Nothing is known of John's early life; of aristocratic birth, he possibly was of Lorraine descendance from the area of Metz. Hacing received a thorough spiritual education, he was elected abbot of the Cistercian monastery of Viktring in Carinthia on 15 February 1312. His high-mindedness and distinction opened him the doors to the Carinthian nobility and administration. John served as a chaplain and confidential secretary to the Meinhardiner duke Henry of Carinthia; in 1330, he accompanied King John of Bohemia on his campaign from Tyrolean Innsbruck across the Brenner Pass to Trent, presumably at the behest of the Carinthian duke.

Upon the Henry's death in 1335, John journeyed to the Austrian city of Linz at the request of Henry's daughter, Countess Margaret of Tyrol, in order to defend her claims to her father's estates before the Wittelsbach emperor Louis IV. Though Margaret could rely on her marriage with Prince John Henry of Luxembourg, the mission ultimatively failed when the two Habsburg dukes, Albert II of Austria and his brother Otto the Merry, took possession of the contested Carinthian lands in her stead. The Austrian dukes thereby also became the lords of Viktring Abbey, they too learned to value the abbot's abilities and consulted him in all important government matters. John frequently stayed at their residence in Vienna as a confidential secretary until 1341, when he withdrew to the quiet of his Carinthian monastery to write a history of his own time.
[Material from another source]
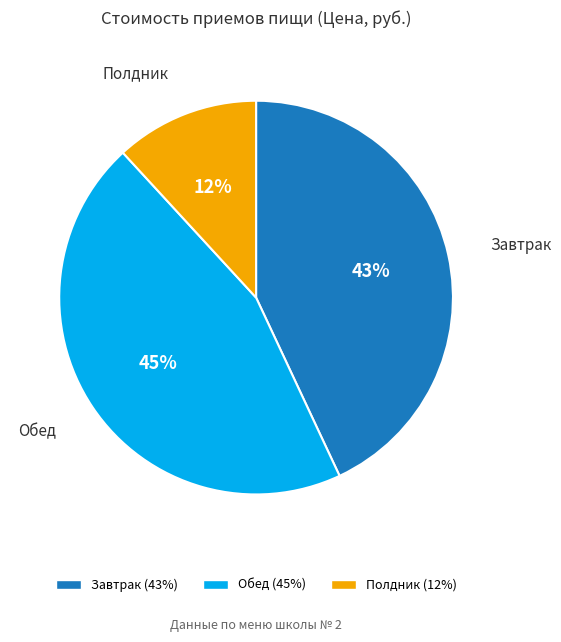

To the nearest percent, what percentage of the pie is Полдник?

12%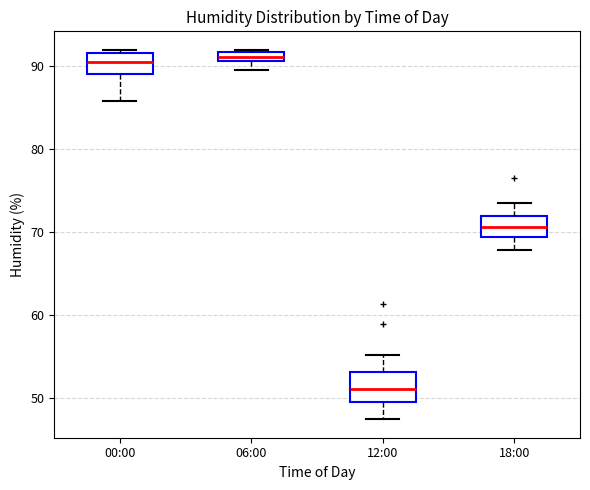

Where does the median line of the box for 12:00 sit on the y-axis? The values are not printed on the chart, so give them approximately, as read against the axis.

51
He also appeared as chaplain of Patriarch Bertram of Aquileia.

Work[edit]

His chronicle, which he titled Liber certarum historiarum ("Book of certain histories"), has come down to us in various forms. In its original form, as preserved in a manuscript at the Bavarian State Library in Munich, it is a history of the Austrian and Carinthian lands from the accession of the last Babenberg duke Frederick II the Warlike in 1230 until 1341, dedicated to the Habsburg duke Albert II. The information on the earlier period was based on the rhyming chronicle of the medieval historian Ottokar from Gaal and the works by Martin of Opava, while the rest was written from data which he himself had collected during his many travels.

In 1342, he enlarged the book into a chronicle of the Holy Roman Empire, which began with the year 1217. He rewrote it again in 1343, this time beginning with the Carolingian period. This revised work has only reached us through a later compilation, the so-called Chronicon Anonymi Leobiensis. John ranks among the most important chroniclers of the late Middle Ages. He was a very learned man and well acquainted with the Latin and Greek poets. His narrative is lucid, and his judgments on the events of his own time show great impartiality. He is influenced by Otto of Freising (d. 1158), and condemns in his chronicle the anti-Roman policy of Emperor Louis.